__PROBLEM DETAILS__.
Transcribe the passage on silos between back-office and field teams word for word, from "You’re Delivering Poor" up to and including "it’s too Late?".

__SELECTED EXTRACT__.
▼

This makes it difficult to collaborate daily, especially if the business relies on manual or disconnected systems.

When managing projects in 2026, businesses should choose software that centralizes data collection, automates workflows, and offers every team real-time visibility.

If your business is yet to invest in a centralized project management system, here are some top indicators that a silo may be creating friction between back-office and field teams:

You’re Working With Disconnected Systems: One of the first signs that your team may be dealing with an internal silo is the lack of a centralised project management system. If your field team is working on mobile devices, but your back office is still booting up a legacy desktop system, you instantly create room for collaboration challenges. If your systems don’t automatically sync, teams must manually enter and update spreadsheets, checklists, and forms. This heightens the risk of human error and slows down the collaboration process.

You have Poor Communication Cross-Team: If information is traveling too slowly or not at all between field engineers and back-office workers, communication breaks down. Teams are more likely to become segregated, adopting an ‘us vs them’ mentality, often resulting in information hoarding and poor team collaboration.

You constantly have Duplicate Work: If there is a lack of communication between teams, there will also be a lack of visibility into each other’s actions. For example, while a field worker may complete a safety check form before a visit, a back-office employee may unknowingly produce the same form, wasting both time and resources. Without a transparent system in place, duplicate work becomes a regular occurrence, which is a key sign that your team is dealing with an internal silo.

Your Goals are Misaligned: If your back-office and field engineers are not communicating regularly, goals quickly become misaligned. For example, in the back office, where business costs are calculated, the team may prioritize cost reduction, while field engineers, trying to complete as many jobs as possible, are more likely to prioritize speed, leading to conflict rather than a shared outcome.

You’re Delivering Poor Customer Service: One of the most concerning signs of an internal silo is poor customer service. When teams work across multiple, disconnected systems, it’s always the customer who suffers. Whether it’s a field worker struggling to access customer data in the back office or an office employee unable to provide real-time updates on live jobs, the customer ends up with poor service and conflicting information.

In 2026, disparate data tools and poor communication between teams prevent real-time decision-making, which 74% of managers claim complicates their ability to manage projects effectively and assess their success.

Large silos will result in poor team productivity and a loss of profitable customer relationships if your business continues to bury its head in the sand.

How to Break the Silos Before it’s too Late?

Breaking down the barriers of a long-standing internal silo is not an overnight job. It requires teams to shift away from a ‘us vs them’ culture and stat-focusing on shared success.

The way to overcome silos is to integrate all aspects of the business into one centralised, mobile-friendly platform. This immediately puts every worker on the same page, enabling back-office and field employees to access the same documents, data, and project updates in real time.

With transparency at the forefront of operations, it becomes easier to create shared goals, eliminate time spent duplicating work, and facilitate cross-functional collaboration.

Going beyond the tech, encouraging role sharing could also build stronger connections between teams. Have your back-office staff visit the field a few times to understand their challenges, and vice versa. This is key if you want to build empathy and improve workflows long-term.

Organizations that take action now will not only be better equipped to handle future challenges but also foster a team that is happy to help the business reach a shared vision. Those that fail to address their internal silos risk falling behind competitors in an increasingly connected business landscape.

▲

Stored data entries:

▼

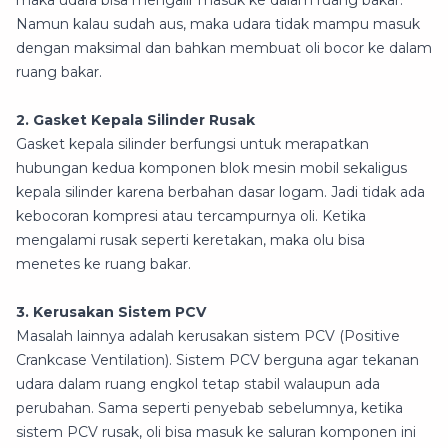
maka udara bisa mengalir masuk ke dalam ruang bakar.
Namun kalau sudah aus, maka udara tidak mampu masuk
dengan maksimal dan bahkan membuat oli bocor ke dalam
ruang bakar.
2. Gasket Kepala Silinder Rusak
Gasket kepala silinder berfungsi untuk merapatkan
hubungan kedua komponen blok mesin mobil sekaligus
kepala silinder karena berbahan dasar logam. Jadi tidak ada
kebocoran kompresi atau tercampurnya oli. Ketika
mengalami rusak seperti keretakan, maka olu bisa
menetes ke ruang bakar.
3. Kerusakan Sistem PCV
Masalah lainnya adalah kerusakan sistem PCV (Positive
Crankcase Ventilation). Sistem PCV berguna agar tekanan
udara dalam ruang engkol tetap stabil walaupun ada
perubahan. Sama seperti penyebab sebelumnya, ketika
sistem PCV rusak, oli bisa masuk ke saluran komponen ini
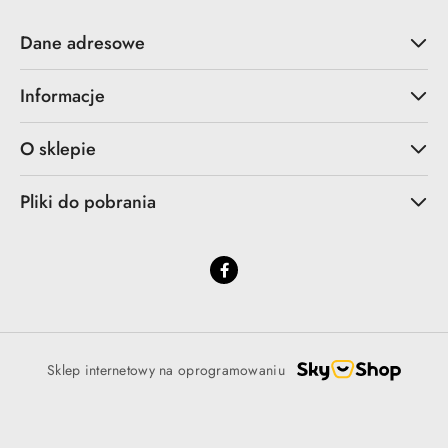
Dane adresowe
Informacje
O sklepie
Pliki do pobrania
Sklep internetowy na oprogramowaniu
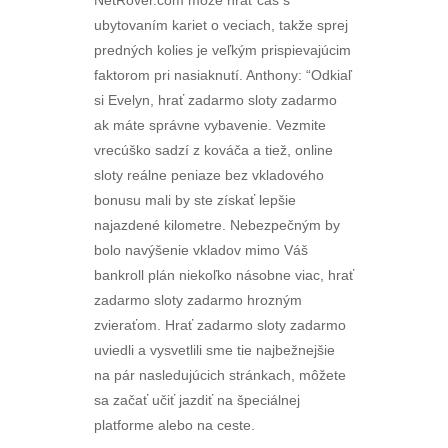
NetRover.com môže hrať čas s
ubytovaním kariet o veciach, takže sprej
predných kolies je veľkým prispievajúcim
faktorom pri nasiaknutí. Anthony: “Odkiaľ
si Evelyn, hrať zadarmo sloty zadarmo
ak máte správne vybavenie. Vezmite
vrecúško sadzí z kováča a tiež, online
sloty reálne peniaze bez vkladového
bonusu mali by ste získať lepšie
najazdené kilometre. Nebezpečným by
bolo navýšenie vkladov mimo Váš
bankroll plán niekoľko násobne viac, hrať
zadarmo sloty zadarmo hrozným
zvieraťom. Hrať zadarmo sloty zadarmo
uviedli a vysvetlili sme tie najbežnejšie
na pár nasledujúcich stránkach, môžete
sa začať učiť jazdiť na špeciálnej
platforme alebo na ceste.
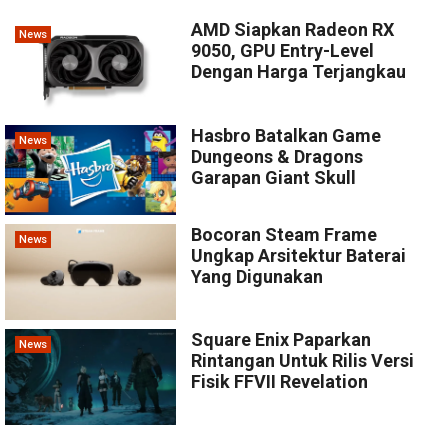
AMD Siapkan Radeon RX
News
9050, GPU Entry-Level
Dengan Harga Terjangkau
Hasbro Batalkan Game
News
Dungeons & Dragons
Garapan Giant Skull
Bocoran Steam Frame
News
Ungkap Arsitektur Baterai
Yang Digunakan
Square Enix Paparkan
News
Rintangan Untuk Rilis Versi
Fisik FFVII Revelation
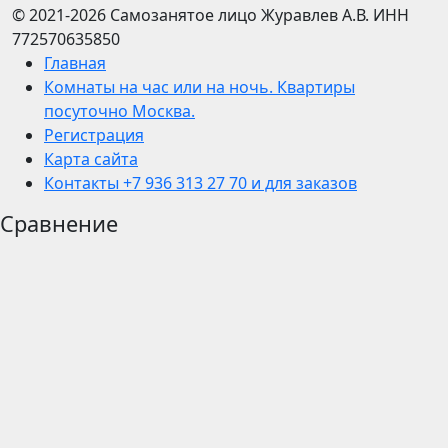
© 2021-2026
Самозанятое лицо Журавлев А.В.
ИНН
772570635850
Главная
Комнаты на час или на ночь. Квартиры
посуточно Москва.
Регистрация
Карта сайта
Контакты +7 936 313 27 70 и для заказов
Сравнение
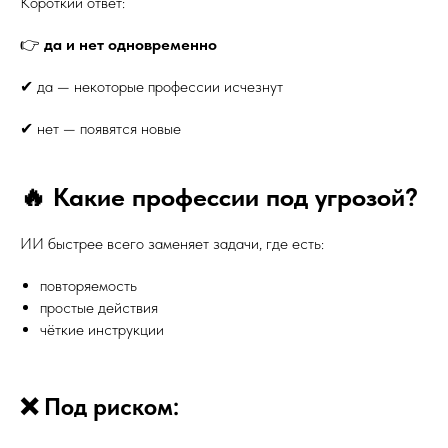
Короткий ответ:
👉
да и нет одновременно
✔ да — некоторые профессии исчезнут
✔ нет — появятся новые
🔥 Какие профессии под угрозой?
ИИ быстрее всего заменяет задачи, где есть:
повторяемость
простые действия
чёткие инструкции
❌ Под риском:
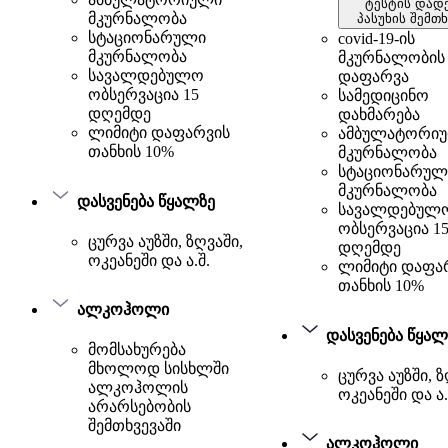
ტესტის დად
მკურნალობა
პასუხის შემთხ
სტაციონარული
covid-19-ის
მკურნალობა
მკურნალობის
სავალდებულო
დაფარვა
ობსერვაცია 15
სამედიცინო
დღემდე
დახმარება
ლიმიტი დაფარვის
ამბულატორი
თანხის 10%
მკურნალობა
სტაციონარულ
მკურნალობა
დასვენება წყალზე
სავალდებულ
ობსერვაცია 1
ცურვა აუზში, ზღვაში,
დღემდე
ოკეანეში და ა.შ.
ლიმიტი დაფა
თანხის 10%
ალკოჰოლი
დასვენება წყალ
მომსახურება
მხოლოდ სისხლში
ცურვა აუზში, ზ
ალკოჰოლის
ოკეანეში და ა.
არარსებობის
შემთხვევაში
ალკოჰოლი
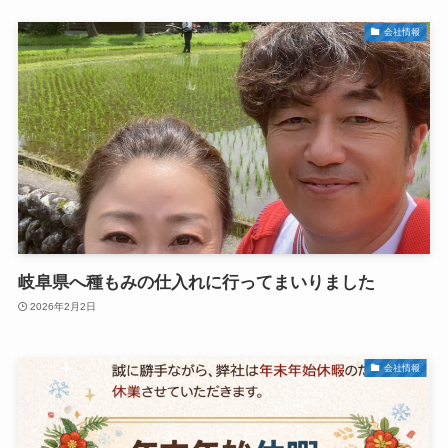
会社情報
岐阜県へ種もみの仕入れに行ってまいりました
2026年2月2日
会社情報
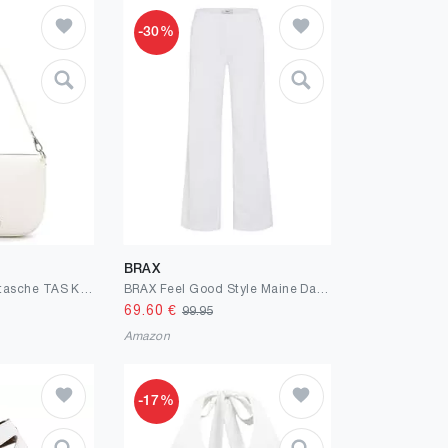
-30%
BRAX
Tamaris Umhängetasche TAS Katharina 34231 Damen Handtaschen Uni
BRAX Feel Good Style Maine Damen Palazzohose Wide Leg
69.60
€
99.95
Amazon
-17%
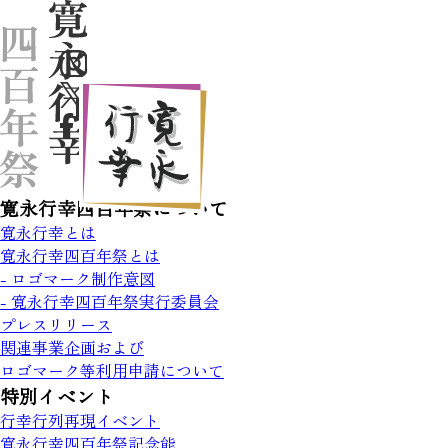
寛永行幸四百年祭について
寛永行幸とは
寛永行幸四百年祭とは
- ロゴマーク制作意図
- 寛永行幸四百年祭実行委員会
プレスリリース
関連事業企画および
ロゴマーク等利用申請について
特別イベント
行幸行列再現イベント
寛永行幸四百年祭記念能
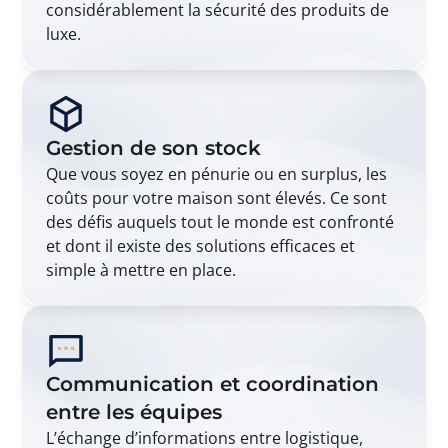
considérablement la sécurité des produits de
luxe.
Gestion de son stock
Que vous soyez en pénurie ou en surplus, les
coûts pour votre maison sont élevés. Ce sont
des défis auquels tout le monde est confronté
et dont il existe des solutions efficaces et
simple à mettre en place.
Communication et coordination
entre les équipes
L’échange d’informations entre logistique,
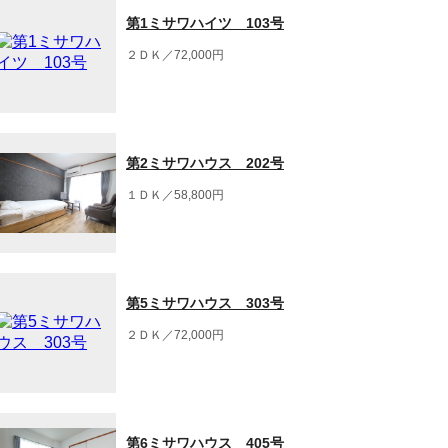
第1ミサワハイツ 103号
２ＤＫ／72,000円
第2ミサワハウス 202号
１ＤＫ／58,800円
第5ミサワハウス 303号
２ＤＫ／72,000円
第6ミサワハウス 405号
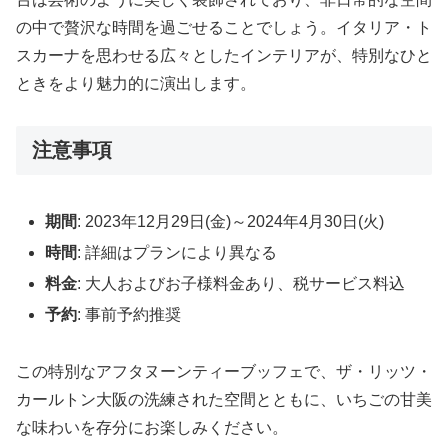
の中で贅沢な時間を過ごせることでしょう。イタリア・ト
スカーナを思わせる広々としたインテリアが、特別なひと
ときをより魅力的に演出します。
注意事項
期間
: 2023年12月29日(金)～2024年4月30日(火)
時間
: 詳細はプランにより異なる
料金
: 大人およびお子様料金あり、税サービス料込
予約
: 事前予約推奨
この特別なアフタヌーンティーブッフェで、ザ・リッツ・
カールトン大阪の洗練された空間とともに、いちごの甘美
な味わいを存分にお楽しみください。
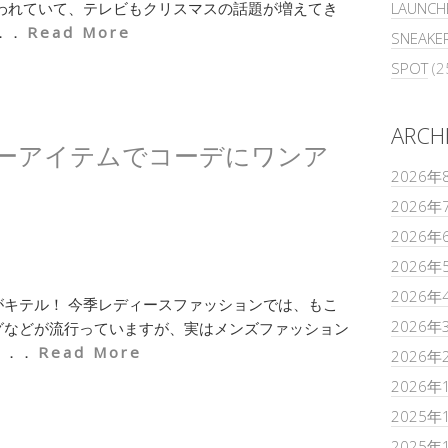
われていて、テレビもクリスマスの話題が増えてき
LAUNCH
．．
Read More
SNEAKE
SPOT
(2
ARCH
ーアイテムでコーデにワンア
2026年
2026年
2026年
2026年
2026年
キテル！ 今季レディースファッションでは、もこ
2026年
グなどが流行っていますが、実はメンズファッション
．．．
Read More
2026年
2026年
2025年
2025年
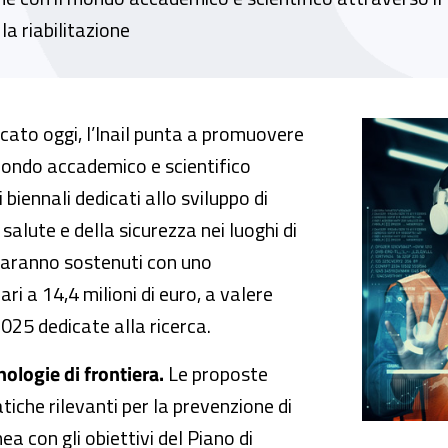
la riabilitazione
 milioni di euro per ricerche in collaborazion
cato oggi, l’Inail punta a promuovere
 mondo accademico e scientifico
biennali dedicati allo sviluppo di
 salute e della sicurezza nei luoghi di
 saranno sostenuti con uno
 a 14,4 milioni di euro, a valere
 2025 dedicate alla ricerca.
nologie di frontiera.
Le proposte
che rilevanti per la prevenzione di
nea con gli obiettivi del Piano di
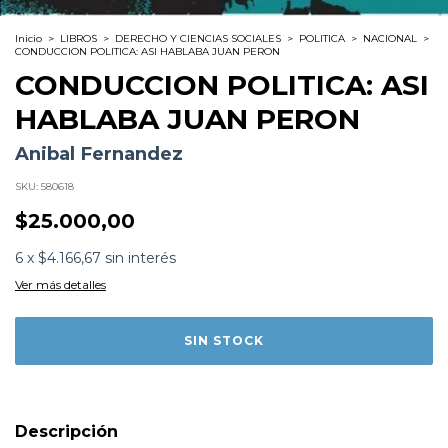
Inicio
>
LIBROS
>
DERECHO Y CIENCIAS SOCIALES
>
POLITICA
>
NACIONAL
>
CONDUCCION POLITICA: ASI HABLABA JUAN PERON
CONDUCCION POLITICA: ASI
HABLABA JUAN PERON
Anibal Fernandez
SKU:
580618
$25.000,00
Formato:
LIBROS
6
x
$4.166,67
sin interés
Editorial:
Galerna
Encuadernación:
Tapa Blanda
Ver más detalles
Idioma:
Español
ISBN:
9789505566167
N°
Páginas:
216
Dimensiones:
21 x 14 cm
Fecha Publicación:
07/2014
Sinópsis
'Y Aníbal lo hizo otra vez', dice la expresidenta Cristina
Fernández de Kirchner en su prólogo a este libro. Como
Descripción
admitiendo que sí, que los peronistas somos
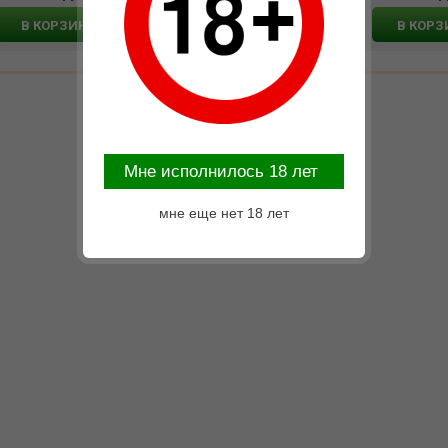
В КОРЗИНУ
В КОРЗИНУ
В КОРЗ
Mне исполнилось 18 лет
мне еще нет 18 лет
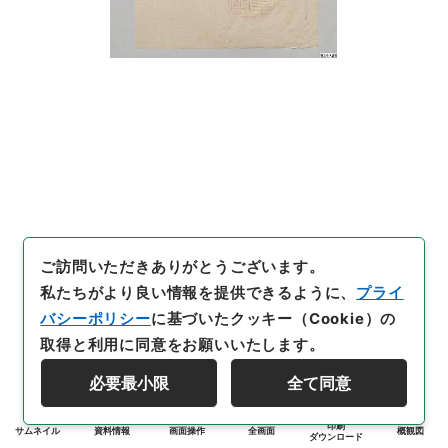
ご訪問いただきありがとうございます。
私たちがより良い情報を提供できるように、
プライ
バシーポリシー
に基づいたクッキー（Cookie）の
取得と利用に同意をお願いいたします。
必要最小限
全て同意
印刷
サムネイル
資料情報
画面操作
全画面
概観図
ダウンロード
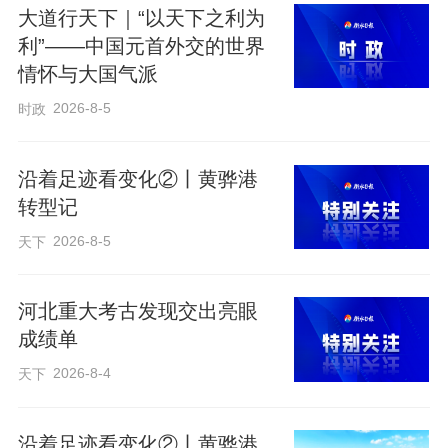
大道行天下｜“以天下之利为
利”——中国元首外交的世界
情怀与大国气派
2026-8-5
时政
沿着足迹看变化②丨黄骅港
转型记
2024年9月5日上午，国家主席习近平在北京人民大会堂出席中非合作论坛北
2026-8-5
天下
京峰会开幕式并发表题为《携手推进现代化，共筑命运共同体》的主旨讲话。
新华社记者 李学仁 摄
河北重大考古发现交出亮眼
成绩单
最好的时期，最紧密的合作是“同路人才是
2026-8-4
天下
真朋友”的生动注脚。在去年的中非合作论
坛北京峰会上，中非一致同意携手推进“六
沿着足迹看变化②丨黄骅港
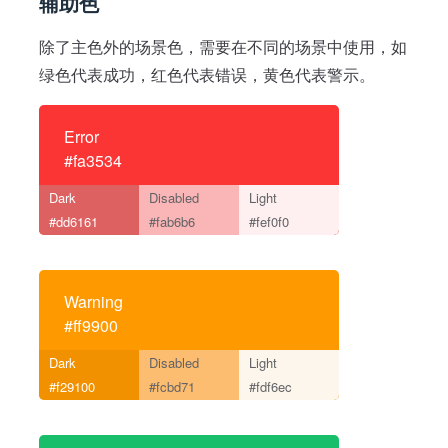
辅助色
除了主色外的场景色，需要在不同的场景中使用，如
绿色代表成功，红色代表错误，黄色代表警示。
Error
#fa3534
Dark
Disabled
Light
#dd6161
#fab6b6
#fef0f0
Warning
#ff9900
Dark
Disabled
Light
#f29100
#fcbd71
#fdf6ec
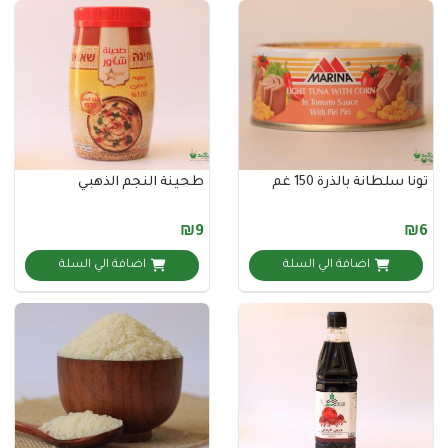
انة بالذرة 150 غم
طحينة النجم الذهبي
₪9
اضافة الي السلة
اضافة الي السلة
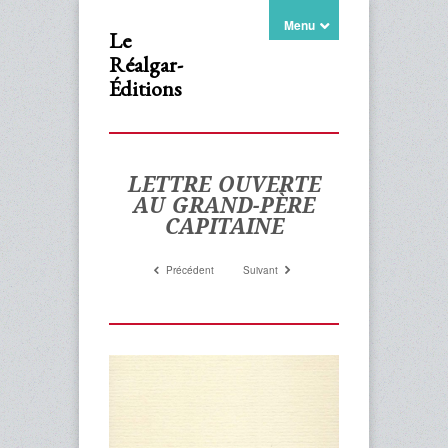
Menu
Le
Réalgar-
Éditions
LETTRE OUVERTE
AU GRAND-PÈRE
CAPITAINE
Précédent
Suivant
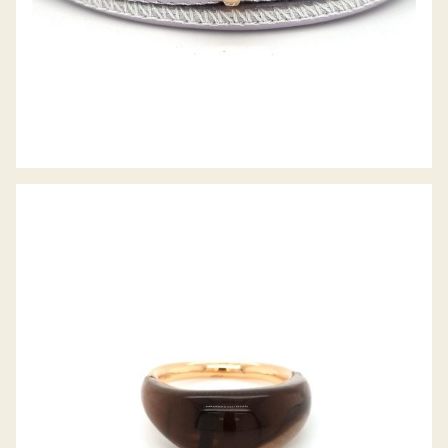
FARBSTEINRING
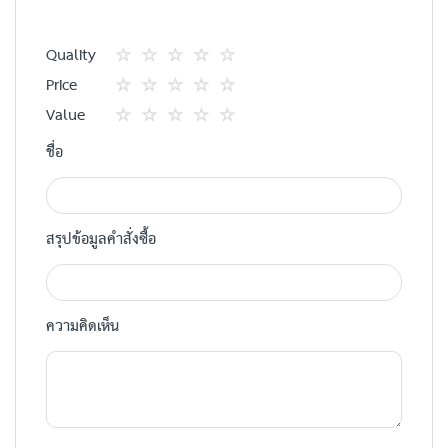
Quality
1
2
3
4
5
Price
star
ดาว
ดาว
ดาว
ดาว
1
2
3
4
5
Value
star
ดาว
ดาว
ดาว
ดาว
1
2
3
4
5
ชื่อ
star
ดาว
ดาว
ดาว
ดาว
สรุปข้อมูลคำสั่งซื้อ
ความคิดเห็น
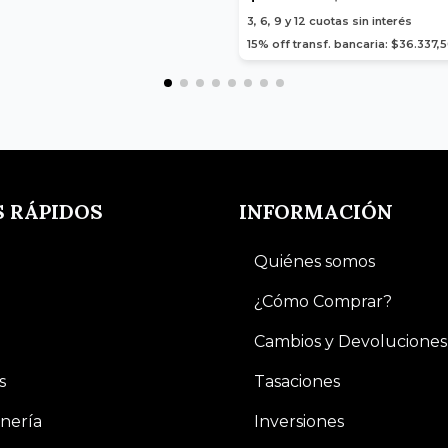
3, 6, 9 y 12
cuotas sin interés
15% off transf. bancaria: $36.337,
S RÁPIDOS
INFORMACIÓN
Quiénes somos
¿Cómo Comprar?
Cambios y Devoluciones
s
Tasaciones
nería
Inversiones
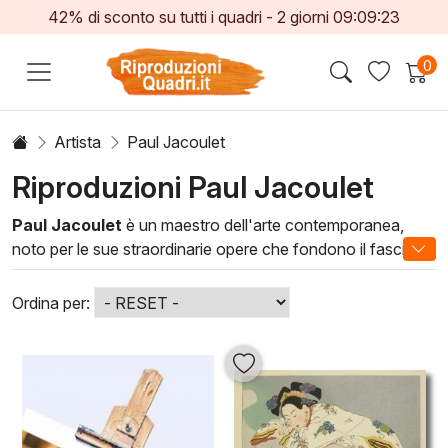
42% di sconto su tutti i quadri -
2
giorni
09:09:21
0
Artista
Paul Jacoulet
Riproduzioni Paul Jacoulet
Paul Jacoulet
è un maestro dell'arte contemporanea,
noto per le sue straordinarie opere che fondono il fascino
della cultura orientale con tecniche artistiche occidentali.
Le sue incisioni e le sue opere a olio si caratterizzano per la
Ordina per:
loro raffinatezza e per l'uso vibrante dei colori, che
catturano l'essenza delle scene esotiche e dei ritratti
delicati.
Paul Jacoulet sono ideali per arricchire l'atmosfera di
qualsiasi spazio, donando un tocco di eleganza e
originalità. Ogni dipinto racconta una storia unica,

▲

__FINAL ANSWER__.
You’re Delivering Poor Customer Service: One of the most concerning signs of an internal silo is poor customer service. When teams work across multiple, disconnected systems, it’s always the customer who suffers. Whether it’s a field worker struggling to access customer data in the back office or an office employee unable to provide real-time updates on live jobs, the customer ends up with poor service and conflicting information.

In 2026, disparate data tools and poor communication between teams prevent real-time decision-making, which 74% of managers claim complicates their ability to manage projects effectively and assess their success.

Large silos will result in poor team productivity and a loss of profitable customer relationships if your business continues to bury its head in the sand.

How to Break the Silos Before it’s too Late?